Coca-Cola Shuts Down 5 Factories Nationwide

Major layoffs hit Coca-Cola workers amid plant shutdowns

Coca Cola Glowing Sign ©Image Credit: Unsplash / Jonathan Gong
Coca Cola Glowing Sign ©Image Credit: Unsplash / Jonathan Gong

Coca-Cola is closing five production and distribution sites across the U.S., a move that will leave nearly 900 workers without jobs and mark one of the company’s largest waves of domestic layoffs in recent memory.

The closures span California, Florida, and Massachusetts, impacting everything from long-running bottling facilities to regional distribution hubs. In each case, the company says it’s part of a broader shift: streamlining operations, leaning into automation, and outsourcing parts of its supply chain to external bottlers.

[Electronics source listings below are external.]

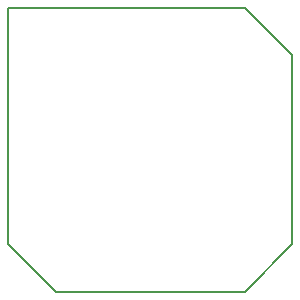
<source format=gbr>
G04 #@! TF.GenerationSoftware,KiCad,Pcbnew,5.1.5+dfsg1-2build2*
G04 #@! TF.CreationDate,2021-02-09T17:16:18+01:00*
G04 #@! TF.ProjectId,base2.0,62617365-322e-4302-9e6b-696361645f70,rev?*
G04 #@! TF.SameCoordinates,Original*
G04 #@! TF.FileFunction,Profile,NP*
%FSLAX46Y46*%
G04 Gerber Fmt 4.6, Leading zero omitted, Abs format (unit mm)*
G04 Created by KiCad (PCBNEW 5.1.5+dfsg1-2build2) date 2021-02-09 17:16:18*
%MOMM*%
%LPD*%
G04 APERTURE LIST*
G04 #@! TA.AperFunction,Profile*
%ADD10C,0.200000*%
G04 #@! TD*
G04 APERTURE END LIST*
D10*
G04 #@! TO.C,U2*
X158529501Y-118715501D02*
X158529501Y-102715501D01*
X158529501Y-102715501D02*
X154529501Y-98715501D01*
X154529501Y-98715501D02*
X134529501Y-98715501D01*
X134529501Y-98715501D02*
X134529501Y-118715501D01*
X134529501Y-118715501D02*
X138529501Y-122715501D01*
X138529501Y-122715501D02*
X154529501Y-122715501D01*
X154529501Y-122715501D02*
X158529501Y-118715501D01*
G04 #@! TD*
M02*

</source>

But the real cost is human.

In American Canyon, California, 135 jobs vanished when a massive 350,000-square-foot facility shut down at the end of June. A similar story is playing out in Salinas, where 81 more will be out of work by August. Florida already saw its Dunedin plant go dark in May—200 employees affected there. And earlier this year, Modesto lost a bottling center, along with 101 jobs. The biggest hit may still be coming: in Northampton, Massachusetts, 319 positions hang in limbo as the plant there inches closer to a long-delayed closure.

Altogether, the toll is close to 900 jobs.

Coca-Cola isn’t in financial trouble. Sales are up. Pricing strategies are working. Even Costco is switching over to Coke products in its food courts. But that’s part of what makes this moment harder to digest: the layoffs aren’t a response to collapsing revenue. They’re about efficiency. Cutting complexity. Doing more with less.

Automation plays a role, as always. So do tariffs—particularly on aluminum, which has pushed up the cost of cans. These aren’t short-term fluctuations, either. The underlying message from Coke is clear: the structure of the business is changing, and facilities that don’t fit the model are being phased out, even if they’ve been running for decades.

Some workers will get severance packages. Others are being offered job placement help. But for many, it’s the end of a long chapter—one that brought steady paychecks and local employment to towns that are now being asked to move on.

Coca-Cola operates more than 950 facilities globally, so these five closures may seem like a footnote on a spreadsheet. But for the people packing up lockers and walking out of gates for the last time, it’s not about scale. It’s about what comes next.